• **EXCERPTED TEXT**
━━━━━━━━━━━━━━━━

Desire for a particular person.
It is wanting that person that constitutes the eros.
Now, the sexual desire is part of that, but one can have sexual desire in a generic sense.
Oh, I'm feeling really horny.
Well, that's not eros.
At least it's not yet eros.
Eros is when... Those feelings and others descend on an individual, actually a member of the other, the opposite sex.
The question of whether you can have eras in one's own sex, I will leave to the side, and it's something that C.S. Lewis leaves to the side.
Now, Lewis makes the point that although Eros is very intense, it is very serious, it takes the whole project with a kind of grandeur, nevertheless, people who are wise or people who are living in Eros, people who recognize The place of Eros in life take Eros less seriously.
Certainly the world takes it less seriously because the world, on the one hand, grants that there's a certain kind of latitude that you give to Eros.
It deserves a certain kind of respect in itself.
You go to a movie, for example, and a guy falls in love.
It's never dismissed as, oh, that's ridiculous.
Why did he choose that person?
You give a lot of latitude that, okay, well, he's in love.
And even though you and I are a little puzzled, that doesn't seem like somebody well-suited, we don't really see the chemistry, nevertheless, it's sort of like, alright, well, that's his choice.
That's somewhere that he wants to go.
So the world gives Eras a lot of latitude.
At the same time, says Lewis, there's a lot of sarcasm, there are a lot of puncturing jokes.
Eros relies upon a general recognition.
The reason someone can make jokes on the subject is they can count on the audience to be in agreement.
The audience is already there, and so there's a natural sense of laughter when silly things about Eros are brought up.
And Lewis says it has to be like this because anybody who understands the nature of eras recognizes that you've got something, you've got two things that are conjoined that sort of, it's an odd couple.
So what's the odd couple? I don't mean the odd couple is the boy and the girl.

━━━━━━━━━━━━━━━━

Answer these questions from the passage on eros.
(a) What constitutes eros?
(b) How do people who recognize the place of Eros in life treat it?
(c) What can someone who makes jokes on the subject count on?

• **GIVEN DATA**
━━━━━━━━━━━━━━━━

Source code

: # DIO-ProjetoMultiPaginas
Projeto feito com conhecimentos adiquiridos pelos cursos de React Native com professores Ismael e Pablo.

━━━━━━━━━━━━━━━━

• **WRITTEN SOLUTION**
(a) Wanting a particular person.
(b) They take Eros less seriously.
(c) The audience being in agreement.